- **Action item**
Could you filter the data below down to the lines that hold the word "вправе"?

Exercise materials: Begin

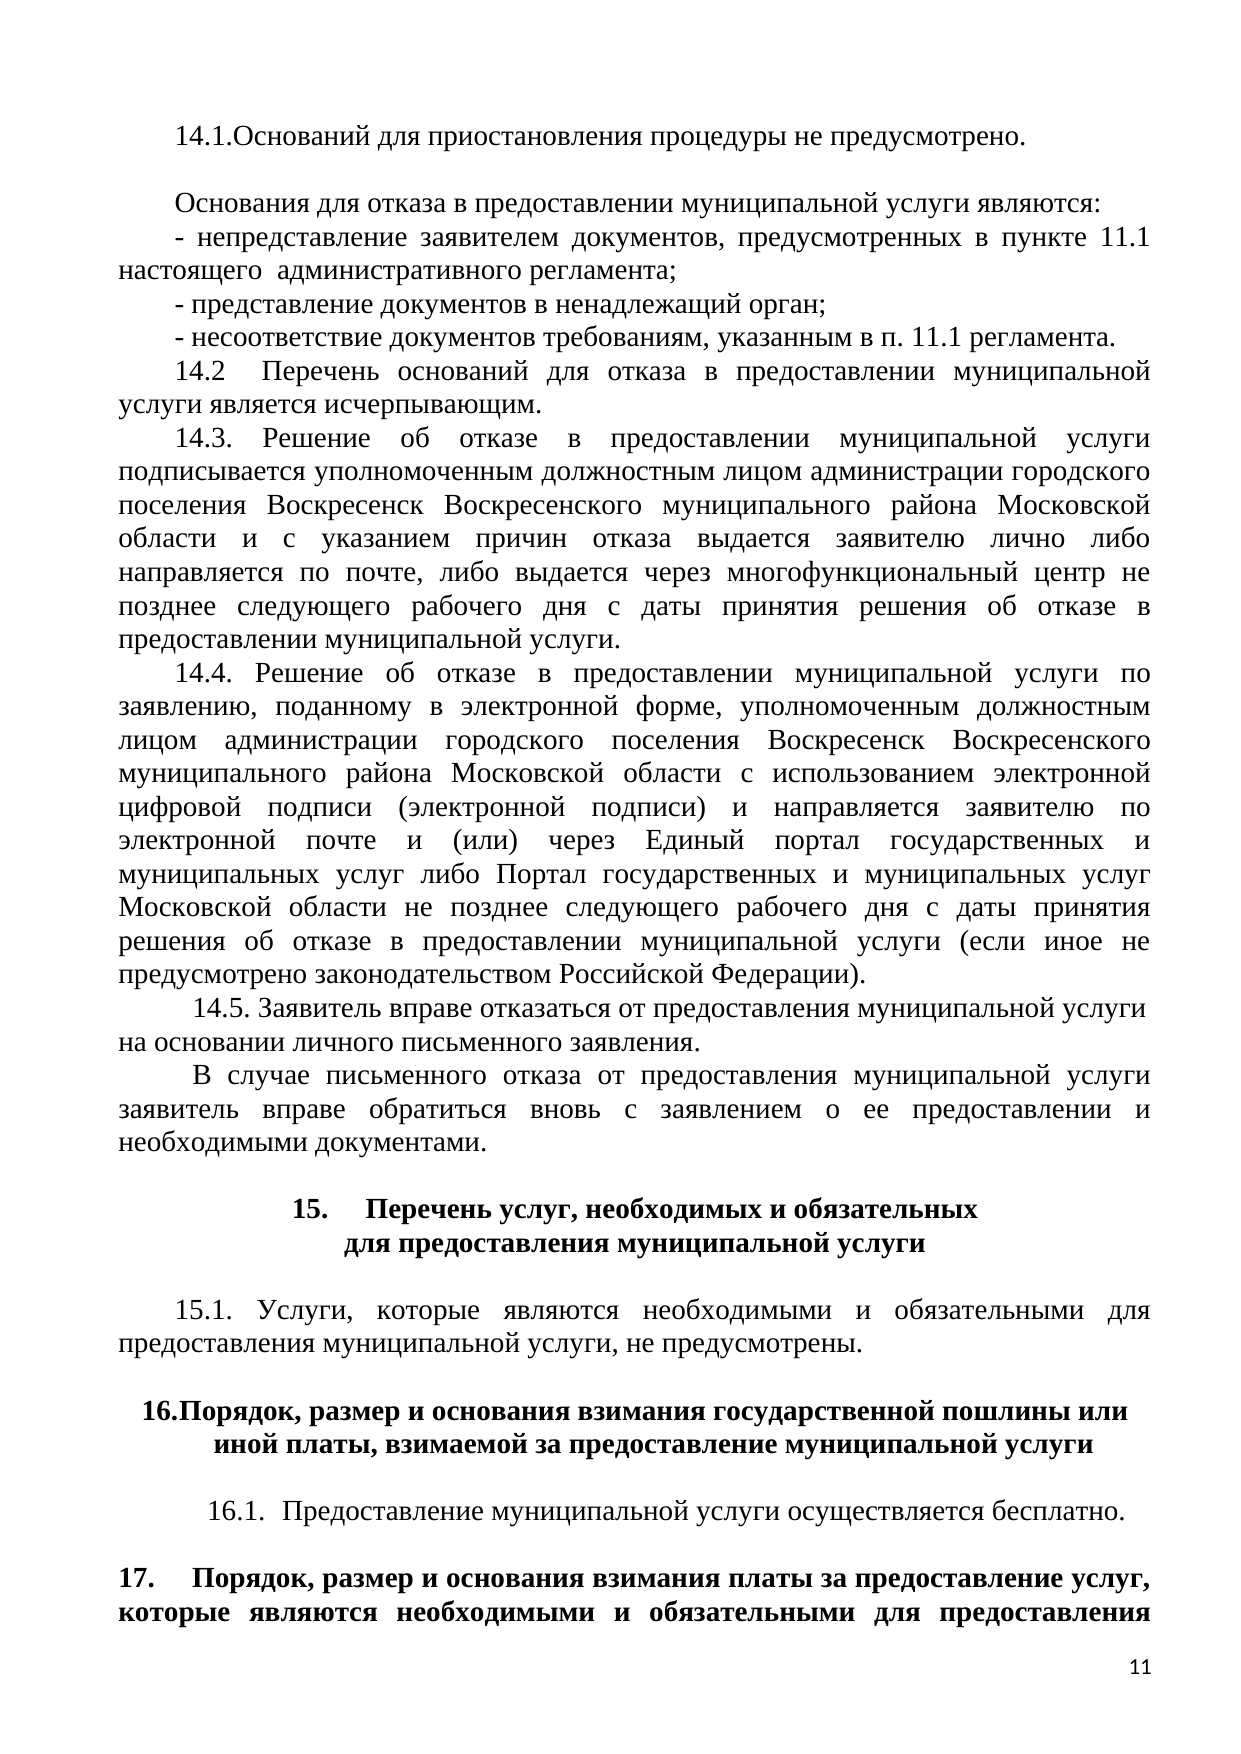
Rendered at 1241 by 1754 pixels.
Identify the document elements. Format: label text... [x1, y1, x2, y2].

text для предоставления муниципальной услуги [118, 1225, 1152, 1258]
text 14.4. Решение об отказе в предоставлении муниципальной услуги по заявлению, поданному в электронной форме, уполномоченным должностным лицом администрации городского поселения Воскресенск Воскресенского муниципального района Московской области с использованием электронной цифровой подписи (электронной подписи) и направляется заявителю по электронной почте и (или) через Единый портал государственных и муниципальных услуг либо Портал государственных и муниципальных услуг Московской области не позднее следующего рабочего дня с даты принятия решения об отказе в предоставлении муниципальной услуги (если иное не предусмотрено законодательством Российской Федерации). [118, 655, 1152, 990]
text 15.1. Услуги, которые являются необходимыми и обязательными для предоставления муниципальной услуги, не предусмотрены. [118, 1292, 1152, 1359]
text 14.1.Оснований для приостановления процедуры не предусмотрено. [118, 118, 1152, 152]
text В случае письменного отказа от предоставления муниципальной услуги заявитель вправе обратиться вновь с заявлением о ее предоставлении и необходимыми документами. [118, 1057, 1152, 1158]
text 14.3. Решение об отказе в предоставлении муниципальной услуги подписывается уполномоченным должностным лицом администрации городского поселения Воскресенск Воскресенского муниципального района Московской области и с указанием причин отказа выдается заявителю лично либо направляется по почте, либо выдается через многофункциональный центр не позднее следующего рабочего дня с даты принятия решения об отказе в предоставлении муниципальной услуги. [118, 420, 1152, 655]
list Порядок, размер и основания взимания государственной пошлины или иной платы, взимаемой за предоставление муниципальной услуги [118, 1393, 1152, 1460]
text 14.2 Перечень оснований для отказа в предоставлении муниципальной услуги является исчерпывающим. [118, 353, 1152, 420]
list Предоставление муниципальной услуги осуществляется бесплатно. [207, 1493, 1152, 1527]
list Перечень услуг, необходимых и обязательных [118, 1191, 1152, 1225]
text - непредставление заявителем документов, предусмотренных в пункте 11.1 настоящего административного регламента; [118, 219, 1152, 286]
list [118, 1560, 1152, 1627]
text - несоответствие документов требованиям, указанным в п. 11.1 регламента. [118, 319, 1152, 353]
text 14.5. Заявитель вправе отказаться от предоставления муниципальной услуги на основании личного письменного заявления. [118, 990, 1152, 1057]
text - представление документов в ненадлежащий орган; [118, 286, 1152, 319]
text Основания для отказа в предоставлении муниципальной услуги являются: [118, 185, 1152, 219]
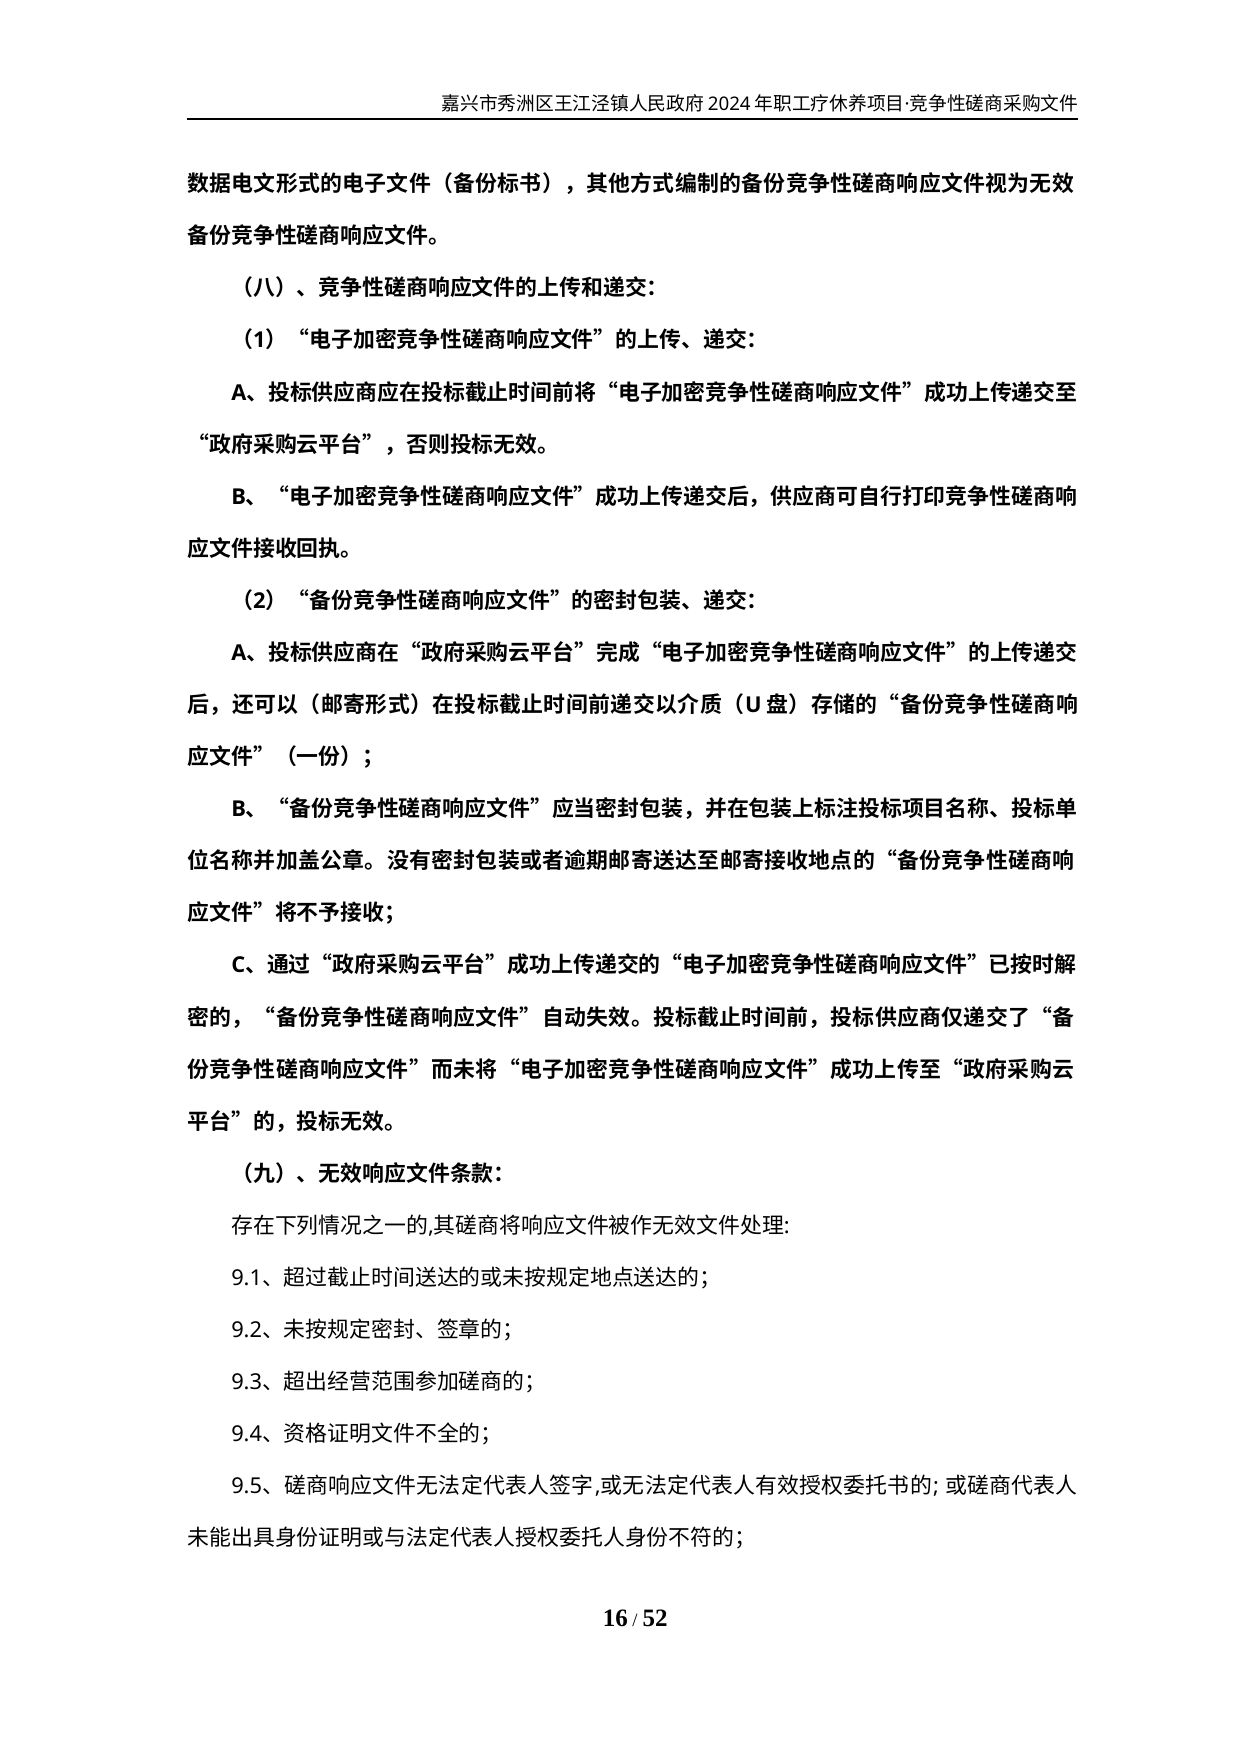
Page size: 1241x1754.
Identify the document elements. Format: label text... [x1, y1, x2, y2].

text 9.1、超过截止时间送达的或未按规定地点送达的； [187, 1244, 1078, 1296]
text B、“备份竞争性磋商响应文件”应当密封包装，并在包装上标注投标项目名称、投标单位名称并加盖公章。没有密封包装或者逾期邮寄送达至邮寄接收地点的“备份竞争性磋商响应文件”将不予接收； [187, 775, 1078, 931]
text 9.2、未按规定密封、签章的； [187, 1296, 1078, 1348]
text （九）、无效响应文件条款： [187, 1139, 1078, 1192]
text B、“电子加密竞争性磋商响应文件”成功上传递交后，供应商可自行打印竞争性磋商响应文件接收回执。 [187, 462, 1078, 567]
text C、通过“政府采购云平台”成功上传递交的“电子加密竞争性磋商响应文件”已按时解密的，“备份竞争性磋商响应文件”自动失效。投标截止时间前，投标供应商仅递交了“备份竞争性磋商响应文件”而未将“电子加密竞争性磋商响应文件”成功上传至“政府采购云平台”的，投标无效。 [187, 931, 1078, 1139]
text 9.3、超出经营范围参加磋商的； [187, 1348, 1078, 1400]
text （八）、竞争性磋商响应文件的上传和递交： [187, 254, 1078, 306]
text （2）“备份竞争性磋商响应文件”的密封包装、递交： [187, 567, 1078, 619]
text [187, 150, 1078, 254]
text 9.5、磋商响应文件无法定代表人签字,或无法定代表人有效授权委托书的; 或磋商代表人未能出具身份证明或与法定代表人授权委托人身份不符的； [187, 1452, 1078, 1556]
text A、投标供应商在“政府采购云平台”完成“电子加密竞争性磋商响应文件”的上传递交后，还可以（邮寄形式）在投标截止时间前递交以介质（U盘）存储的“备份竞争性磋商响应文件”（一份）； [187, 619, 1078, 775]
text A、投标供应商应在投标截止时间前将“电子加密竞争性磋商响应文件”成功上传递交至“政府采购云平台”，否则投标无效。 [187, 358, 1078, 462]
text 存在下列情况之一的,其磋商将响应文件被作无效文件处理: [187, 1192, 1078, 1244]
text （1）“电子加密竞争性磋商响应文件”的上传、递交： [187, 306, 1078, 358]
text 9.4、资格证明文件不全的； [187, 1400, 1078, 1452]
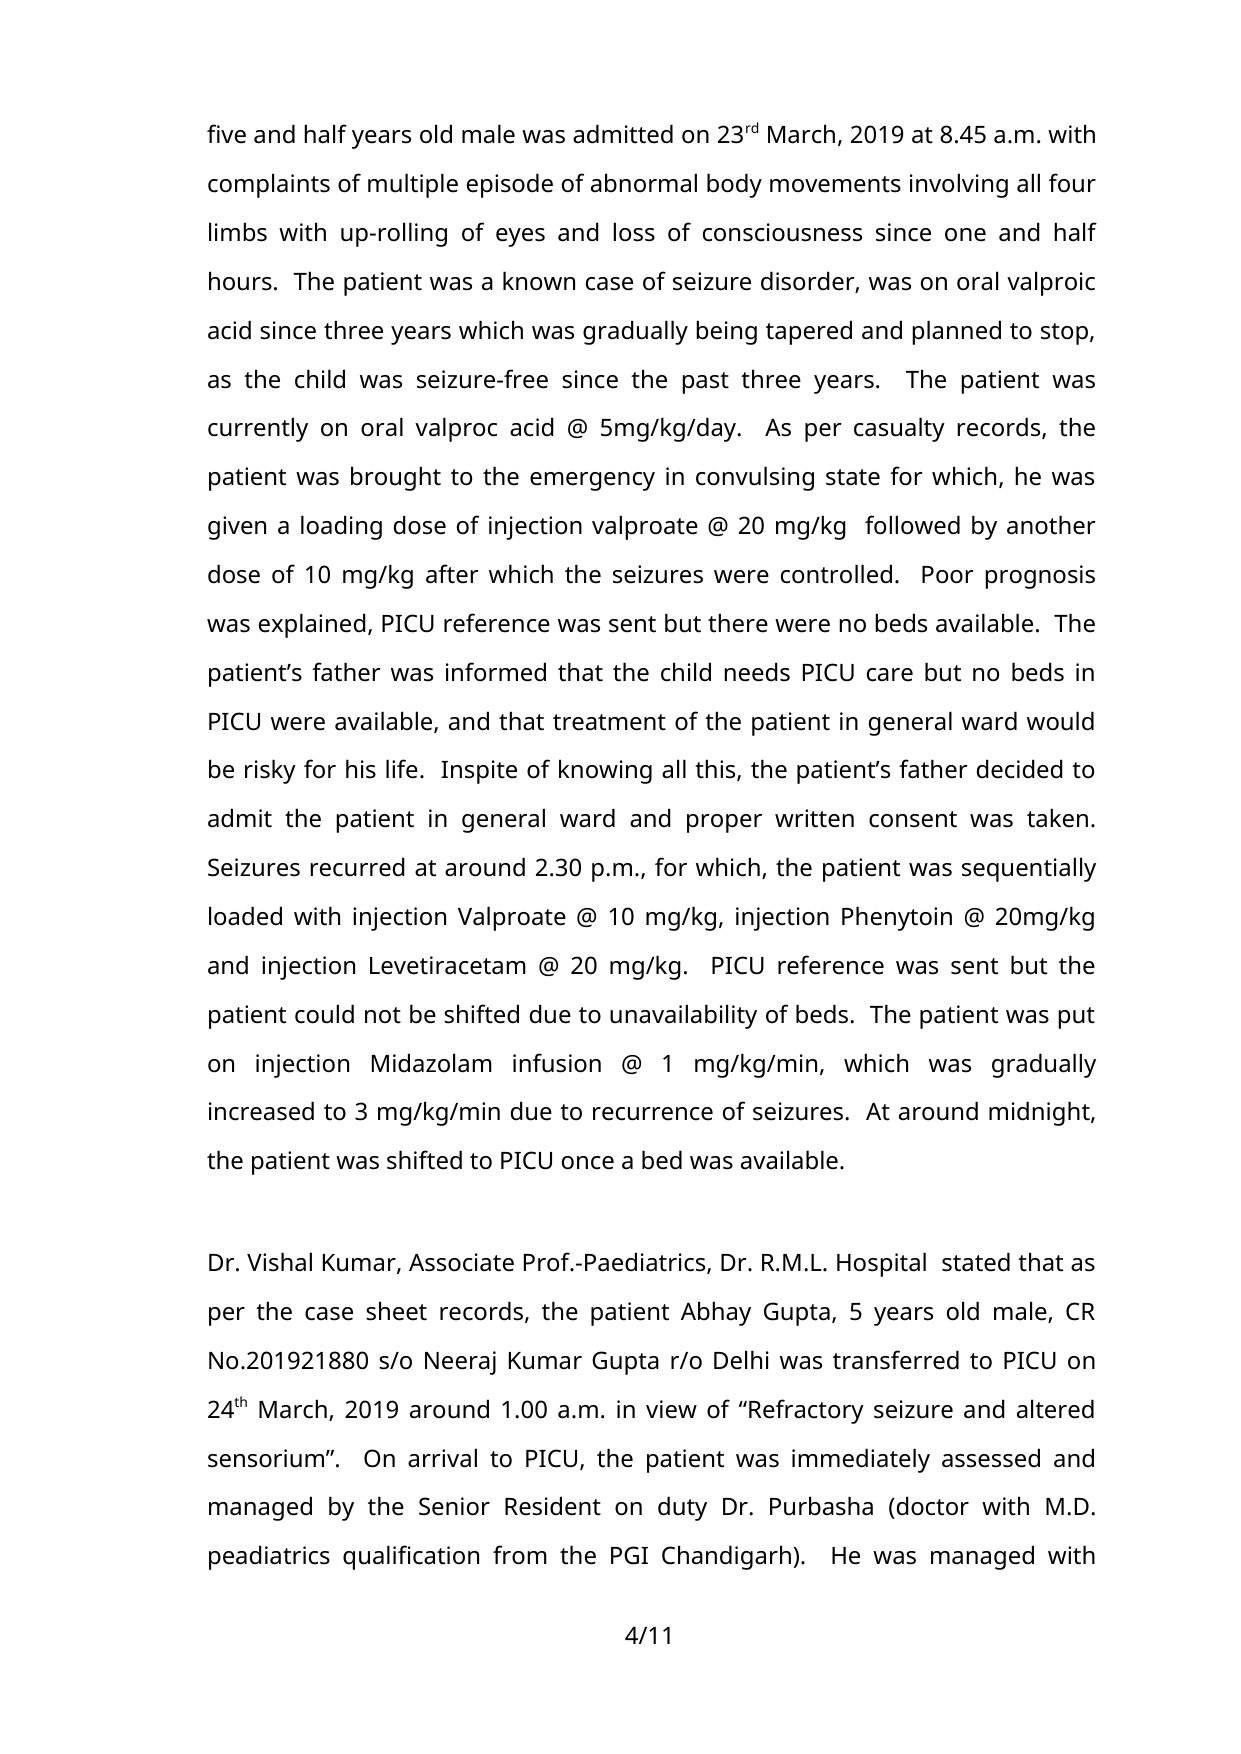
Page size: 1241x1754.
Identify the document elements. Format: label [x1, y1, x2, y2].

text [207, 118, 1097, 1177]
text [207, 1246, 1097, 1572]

Exercise materials: End

- **Result of the exercise**
text В случае письменного отказа от предоставления муниципальной услуги заявитель вправе обратиться вновь с заявлением о ее предоставлении и необходимыми документами. [118, 1057, 1152, 1158]
text 14.5. Заявитель вправе отказаться от предоставления муниципальной услуги на основании личного письменного заявления. [118, 990, 1152, 1057]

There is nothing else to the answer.